#### Saved data entries
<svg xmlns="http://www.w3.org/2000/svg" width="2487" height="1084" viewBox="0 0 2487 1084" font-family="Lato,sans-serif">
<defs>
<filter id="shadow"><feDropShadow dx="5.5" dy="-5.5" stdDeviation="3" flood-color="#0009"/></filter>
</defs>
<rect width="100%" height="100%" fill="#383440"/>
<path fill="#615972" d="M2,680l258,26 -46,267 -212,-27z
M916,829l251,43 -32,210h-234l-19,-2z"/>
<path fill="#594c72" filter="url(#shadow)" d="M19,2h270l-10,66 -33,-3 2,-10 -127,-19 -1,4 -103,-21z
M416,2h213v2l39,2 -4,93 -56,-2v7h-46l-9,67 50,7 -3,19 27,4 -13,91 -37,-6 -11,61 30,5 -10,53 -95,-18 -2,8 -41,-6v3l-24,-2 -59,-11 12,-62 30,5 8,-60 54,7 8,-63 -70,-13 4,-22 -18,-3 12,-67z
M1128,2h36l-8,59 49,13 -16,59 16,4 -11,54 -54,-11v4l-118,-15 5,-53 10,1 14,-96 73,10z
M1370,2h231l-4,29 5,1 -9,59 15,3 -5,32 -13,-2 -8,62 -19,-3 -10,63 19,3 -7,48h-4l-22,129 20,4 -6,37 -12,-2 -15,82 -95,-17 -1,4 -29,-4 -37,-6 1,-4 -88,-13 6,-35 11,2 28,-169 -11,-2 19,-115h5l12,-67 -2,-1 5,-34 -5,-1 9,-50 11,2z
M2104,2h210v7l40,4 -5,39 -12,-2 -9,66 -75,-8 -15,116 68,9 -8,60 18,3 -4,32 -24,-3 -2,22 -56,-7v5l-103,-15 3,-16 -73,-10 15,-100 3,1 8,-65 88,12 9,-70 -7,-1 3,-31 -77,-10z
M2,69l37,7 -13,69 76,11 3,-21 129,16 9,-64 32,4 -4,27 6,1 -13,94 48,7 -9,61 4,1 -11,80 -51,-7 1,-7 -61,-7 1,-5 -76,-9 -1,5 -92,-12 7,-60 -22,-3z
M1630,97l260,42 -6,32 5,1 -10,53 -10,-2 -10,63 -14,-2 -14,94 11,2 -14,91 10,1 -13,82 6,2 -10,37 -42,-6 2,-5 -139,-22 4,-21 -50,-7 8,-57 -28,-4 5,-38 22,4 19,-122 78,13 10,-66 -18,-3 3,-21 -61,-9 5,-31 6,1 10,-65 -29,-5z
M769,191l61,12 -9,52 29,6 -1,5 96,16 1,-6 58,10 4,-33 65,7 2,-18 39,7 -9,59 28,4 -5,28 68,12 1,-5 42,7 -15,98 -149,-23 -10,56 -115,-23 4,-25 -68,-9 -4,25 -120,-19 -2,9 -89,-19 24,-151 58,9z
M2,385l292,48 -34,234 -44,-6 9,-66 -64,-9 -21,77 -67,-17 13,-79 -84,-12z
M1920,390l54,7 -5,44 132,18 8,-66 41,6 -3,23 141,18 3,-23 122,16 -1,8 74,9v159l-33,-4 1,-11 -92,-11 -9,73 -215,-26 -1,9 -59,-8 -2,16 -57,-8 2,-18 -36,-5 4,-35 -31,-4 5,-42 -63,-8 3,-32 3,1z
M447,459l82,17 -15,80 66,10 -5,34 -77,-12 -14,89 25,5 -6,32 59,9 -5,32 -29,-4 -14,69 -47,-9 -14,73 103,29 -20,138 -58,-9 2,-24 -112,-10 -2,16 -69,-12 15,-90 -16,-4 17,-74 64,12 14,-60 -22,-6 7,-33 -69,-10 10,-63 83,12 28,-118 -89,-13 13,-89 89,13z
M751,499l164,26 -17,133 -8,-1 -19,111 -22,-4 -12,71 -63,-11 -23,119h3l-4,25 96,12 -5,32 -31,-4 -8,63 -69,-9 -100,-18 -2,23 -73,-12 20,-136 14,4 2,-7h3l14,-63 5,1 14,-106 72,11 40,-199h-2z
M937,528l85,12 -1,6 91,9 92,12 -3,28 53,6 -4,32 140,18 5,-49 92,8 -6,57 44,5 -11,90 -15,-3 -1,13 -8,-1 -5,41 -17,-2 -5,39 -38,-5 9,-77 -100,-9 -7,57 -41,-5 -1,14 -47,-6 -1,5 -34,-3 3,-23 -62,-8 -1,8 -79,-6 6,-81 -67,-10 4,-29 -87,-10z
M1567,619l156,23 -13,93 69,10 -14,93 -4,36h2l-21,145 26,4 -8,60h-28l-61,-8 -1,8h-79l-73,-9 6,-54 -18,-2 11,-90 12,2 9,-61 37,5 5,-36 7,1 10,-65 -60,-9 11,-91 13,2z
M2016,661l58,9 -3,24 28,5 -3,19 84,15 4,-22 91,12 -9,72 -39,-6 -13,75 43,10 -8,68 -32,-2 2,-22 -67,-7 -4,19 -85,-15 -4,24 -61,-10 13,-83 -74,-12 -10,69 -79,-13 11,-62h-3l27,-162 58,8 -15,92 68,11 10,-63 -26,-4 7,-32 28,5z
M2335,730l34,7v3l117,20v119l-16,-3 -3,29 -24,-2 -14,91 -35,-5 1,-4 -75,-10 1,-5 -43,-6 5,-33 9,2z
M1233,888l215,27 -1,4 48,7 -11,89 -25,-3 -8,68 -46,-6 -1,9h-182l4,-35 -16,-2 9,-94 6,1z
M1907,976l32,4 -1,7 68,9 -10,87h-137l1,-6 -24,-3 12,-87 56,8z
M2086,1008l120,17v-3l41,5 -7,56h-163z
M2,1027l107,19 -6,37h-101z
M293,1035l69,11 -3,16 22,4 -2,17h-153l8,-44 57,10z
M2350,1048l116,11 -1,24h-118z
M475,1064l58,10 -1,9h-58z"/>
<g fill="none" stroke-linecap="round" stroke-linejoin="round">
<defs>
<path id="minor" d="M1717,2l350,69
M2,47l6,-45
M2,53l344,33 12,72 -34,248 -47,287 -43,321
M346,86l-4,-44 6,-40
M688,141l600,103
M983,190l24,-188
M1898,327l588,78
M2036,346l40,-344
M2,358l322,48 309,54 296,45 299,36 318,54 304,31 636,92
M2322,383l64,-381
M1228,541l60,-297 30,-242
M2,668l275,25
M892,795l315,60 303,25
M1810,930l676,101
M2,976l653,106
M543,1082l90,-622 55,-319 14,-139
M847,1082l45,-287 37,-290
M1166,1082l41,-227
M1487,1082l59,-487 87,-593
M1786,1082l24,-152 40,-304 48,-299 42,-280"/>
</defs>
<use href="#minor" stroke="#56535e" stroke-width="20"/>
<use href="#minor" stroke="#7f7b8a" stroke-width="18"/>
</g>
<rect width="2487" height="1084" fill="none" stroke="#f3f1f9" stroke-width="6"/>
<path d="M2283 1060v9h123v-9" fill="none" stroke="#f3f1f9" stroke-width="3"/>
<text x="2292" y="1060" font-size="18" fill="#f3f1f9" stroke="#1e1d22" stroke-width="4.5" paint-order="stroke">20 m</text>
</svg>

...

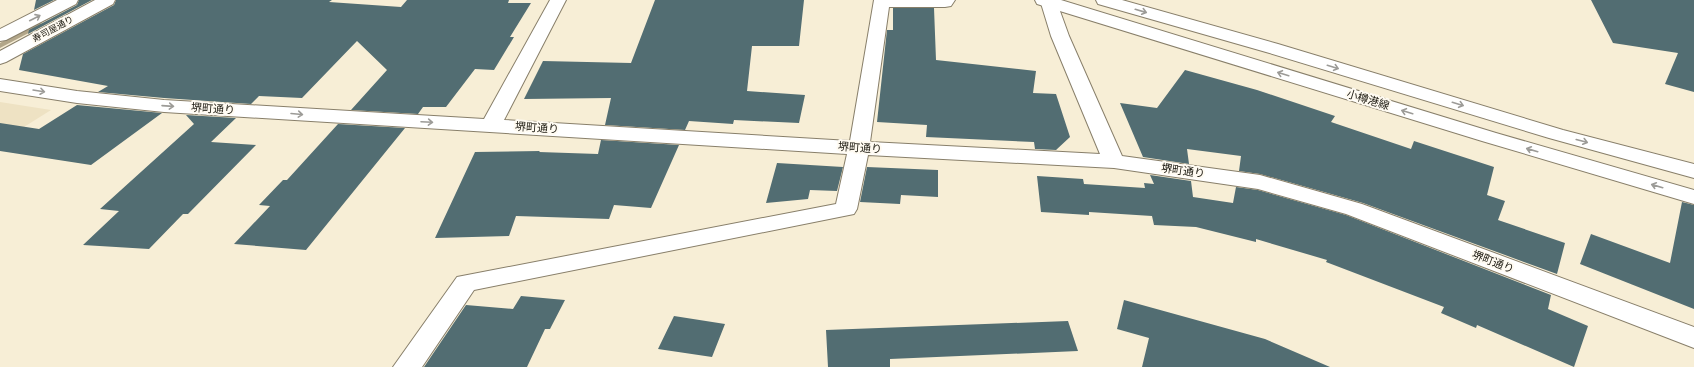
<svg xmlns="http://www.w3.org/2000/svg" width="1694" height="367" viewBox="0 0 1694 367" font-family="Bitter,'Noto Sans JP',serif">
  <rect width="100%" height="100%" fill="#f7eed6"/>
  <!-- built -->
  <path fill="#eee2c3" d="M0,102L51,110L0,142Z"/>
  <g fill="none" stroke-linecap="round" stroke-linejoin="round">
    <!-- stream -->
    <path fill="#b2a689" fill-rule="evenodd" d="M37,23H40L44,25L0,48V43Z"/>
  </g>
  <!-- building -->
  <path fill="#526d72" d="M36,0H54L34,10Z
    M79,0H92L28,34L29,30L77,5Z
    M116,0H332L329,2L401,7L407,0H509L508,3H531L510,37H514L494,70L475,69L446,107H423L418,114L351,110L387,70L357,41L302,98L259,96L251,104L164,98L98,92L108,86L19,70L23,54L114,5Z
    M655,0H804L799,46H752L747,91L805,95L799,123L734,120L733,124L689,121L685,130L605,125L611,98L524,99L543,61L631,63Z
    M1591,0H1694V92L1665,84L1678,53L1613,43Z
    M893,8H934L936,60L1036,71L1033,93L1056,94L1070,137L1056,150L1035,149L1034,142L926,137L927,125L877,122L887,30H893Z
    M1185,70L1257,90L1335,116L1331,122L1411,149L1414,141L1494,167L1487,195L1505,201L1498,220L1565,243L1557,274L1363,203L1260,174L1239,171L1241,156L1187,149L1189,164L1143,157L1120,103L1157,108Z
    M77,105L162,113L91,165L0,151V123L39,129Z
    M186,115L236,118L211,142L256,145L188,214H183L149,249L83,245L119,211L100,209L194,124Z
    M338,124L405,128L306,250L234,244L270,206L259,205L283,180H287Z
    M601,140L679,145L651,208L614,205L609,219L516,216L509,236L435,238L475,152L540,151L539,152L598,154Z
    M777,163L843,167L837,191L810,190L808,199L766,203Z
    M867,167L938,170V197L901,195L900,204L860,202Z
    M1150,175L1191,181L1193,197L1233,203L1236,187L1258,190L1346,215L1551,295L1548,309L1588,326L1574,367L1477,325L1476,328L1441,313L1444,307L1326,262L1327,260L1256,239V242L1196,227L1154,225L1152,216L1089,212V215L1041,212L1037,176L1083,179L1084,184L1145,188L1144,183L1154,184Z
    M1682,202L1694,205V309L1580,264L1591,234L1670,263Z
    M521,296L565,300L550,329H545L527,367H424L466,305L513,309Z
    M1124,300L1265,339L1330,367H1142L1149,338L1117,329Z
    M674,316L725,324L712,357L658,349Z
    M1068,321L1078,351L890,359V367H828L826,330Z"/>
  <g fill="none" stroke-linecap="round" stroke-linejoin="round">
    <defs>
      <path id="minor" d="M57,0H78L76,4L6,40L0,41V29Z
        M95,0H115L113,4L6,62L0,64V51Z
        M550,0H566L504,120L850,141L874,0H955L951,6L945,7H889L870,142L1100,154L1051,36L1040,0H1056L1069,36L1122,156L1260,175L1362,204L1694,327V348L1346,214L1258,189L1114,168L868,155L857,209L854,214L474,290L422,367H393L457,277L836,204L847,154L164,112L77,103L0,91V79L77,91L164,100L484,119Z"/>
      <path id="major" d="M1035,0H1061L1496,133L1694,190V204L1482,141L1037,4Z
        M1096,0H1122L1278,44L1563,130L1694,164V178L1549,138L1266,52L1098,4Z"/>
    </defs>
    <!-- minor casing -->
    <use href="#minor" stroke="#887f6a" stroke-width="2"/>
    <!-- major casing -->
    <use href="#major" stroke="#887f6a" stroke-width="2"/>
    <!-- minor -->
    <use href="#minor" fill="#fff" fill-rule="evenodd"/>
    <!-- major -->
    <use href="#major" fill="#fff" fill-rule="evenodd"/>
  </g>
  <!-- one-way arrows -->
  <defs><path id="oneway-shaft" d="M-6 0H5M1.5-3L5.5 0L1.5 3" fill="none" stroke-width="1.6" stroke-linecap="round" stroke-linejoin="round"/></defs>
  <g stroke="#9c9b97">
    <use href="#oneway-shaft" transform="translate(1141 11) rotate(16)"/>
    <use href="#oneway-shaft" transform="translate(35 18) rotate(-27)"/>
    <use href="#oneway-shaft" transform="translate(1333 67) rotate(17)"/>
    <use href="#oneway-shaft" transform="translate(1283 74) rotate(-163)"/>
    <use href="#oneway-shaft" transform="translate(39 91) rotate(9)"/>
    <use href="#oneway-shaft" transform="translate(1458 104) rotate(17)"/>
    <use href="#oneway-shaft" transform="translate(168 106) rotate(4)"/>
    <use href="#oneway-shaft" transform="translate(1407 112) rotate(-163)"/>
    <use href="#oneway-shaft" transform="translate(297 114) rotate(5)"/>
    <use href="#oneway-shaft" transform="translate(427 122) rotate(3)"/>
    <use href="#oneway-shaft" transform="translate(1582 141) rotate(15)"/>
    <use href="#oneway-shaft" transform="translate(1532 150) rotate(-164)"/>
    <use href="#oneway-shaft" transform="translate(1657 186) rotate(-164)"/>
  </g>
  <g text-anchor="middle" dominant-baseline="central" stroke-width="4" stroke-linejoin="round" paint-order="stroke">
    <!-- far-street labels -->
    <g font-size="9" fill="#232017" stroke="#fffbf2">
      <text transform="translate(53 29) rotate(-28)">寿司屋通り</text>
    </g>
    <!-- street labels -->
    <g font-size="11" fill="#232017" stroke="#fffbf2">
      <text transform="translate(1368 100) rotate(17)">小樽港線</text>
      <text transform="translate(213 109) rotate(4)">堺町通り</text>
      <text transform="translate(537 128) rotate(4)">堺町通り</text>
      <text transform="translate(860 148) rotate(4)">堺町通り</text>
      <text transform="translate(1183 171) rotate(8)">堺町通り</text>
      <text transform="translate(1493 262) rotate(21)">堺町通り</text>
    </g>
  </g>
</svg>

#### Brief
In the data above, find the line with "M2,385l292,48 -34,234 -44,-6" and the line with "M2,976l653,106". Retype both, plus every line between them, exactly.

#### Response area
M2,385l292,48 -34,234 -44,-6 9,-66 -64,-9 -21,77 -67,-17 13,-79 -84,-12z
M1920,390l54,7 -5,44 132,18 8,-66 41,6 -3,23 141,18 3,-23 122,16 -1,8 74,9v159l-33,-4 1,-11 -92,-11 -9,73 -215,-26 -1,9 -59,-8 -2,16 -57,-8 2,-18 -36,-5 4,-35 -31,-4 5,-42 -63,-8 3,-32 3,1z
M447,459l82,17 -15,80 66,10 -5,34 -77,-12 -14,89 25,5 -6,32 59,9 -5,32 -29,-4 -14,69 -47,-9 -14,73 103,29 -20,138 -58,-9 2,-24 -112,-10 -2,16 -69,-12 15,-90 -16,-4 17,-74 64,12 14,-60 -22,-6 7,-33 -69,-10 10,-63 83,12 28,-118 -89,-13 13,-89 89,13z
M751,499l164,26 -17,133 -8,-1 -19,111 -22,-4 -12,71 -63,-11 -23,119h3l-4,25 96,12 -5,32 -31,-4 -8,63 -69,-9 -100,-18 -2,23 -73,-12 20,-136 14,4 2,-7h3l14,-63 5,1 14,-106 72,11 40,-199h-2z
M937,528l85,12 -1,6 91,9 92,12 -3,28 53,6 -4,32 140,18 5,-49 92,8 -6,57 44,5 -11,90 -15,-3 -1,13 -8,-1 -5,41 -17,-2 -5,39 -38,-5 9,-77 -100,-9 -7,57 -41,-5 -1,14 -47,-6 -1,5 -34,-3 3,-23 -62,-8 -1,8 -79,-6 6,-81 -67,-10 4,-29 -87,-10z
M1567,619l156,23 -13,93 69,10 -14,93 -4,36h2l-21,145 26,4 -8,60h-28l-61,-8 -1,8h-79l-73,-9 6,-54 -18,-2 11,-90 12,2 9,-61 37,5 5,-36 7,1 10,-65 -60,-9 11,-91 13,2z
M2016,661l58,9 -3,24 28,5 -3,19 84,15 4,-22 91,12 -9,72 -39,-6 -13,75 43,10 -8,68 -32,-2 2,-22 -67,-7 -4,19 -85,-15 -4,24 -61,-10 13,-83 -74,-12 -10,69 -79,-13 11,-62h-3l27,-162 58,8 -15,92 68,11 10,-63 -26,-4 7,-32 28,5z
M2335,730l34,7v3l117,20v119l-16,-3 -3,29 -24,-2 -14,91 -35,-5 1,-4 -75,-10 1,-5 -43,-6 5,-33 9,2z
M1233,888l215,27 -1,4 48,7 -11,89 -25,-3 -8,68 -46,-6 -1,9h-182l4,-35 -16,-2 9,-94 6,1z
M1907,976l32,4 -1,7 68,9 -10,87h-137l1,-6 -24,-3 12,-87 56,8z
M2086,1008l120,17v-3l41,5 -7,56h-163z
M2,1027l107,19 -6,37h-101z
M293,1035l69,11 -3,16 22,4 -2,17h-153l8,-44 57,10z
M2350,1048l116,11 -1,24h-118z
M475,1064l58,10 -1,9h-58z"/>
<g fill="none" stroke-linecap="round" stroke-linejoin="round">
<defs>
<path id="minor" d="M1717,2l350,69
M2,47l6,-45
M2,53l344,33 12,72 -34,248 -47,287 -43,321
M346,86l-4,-44 6,-40
M688,141l600,103
M983,190l24,-188
M1898,327l588,78
M2036,346l40,-344
M2,358l322,48 309,54 296,45 299,36 318,54 304,31 636,92
M2322,383l64,-381
M1228,541l60,-297 30,-242
M2,668l275,25
M892,795l315,60 303,25
M1810,930l676,101
M2,976l653,106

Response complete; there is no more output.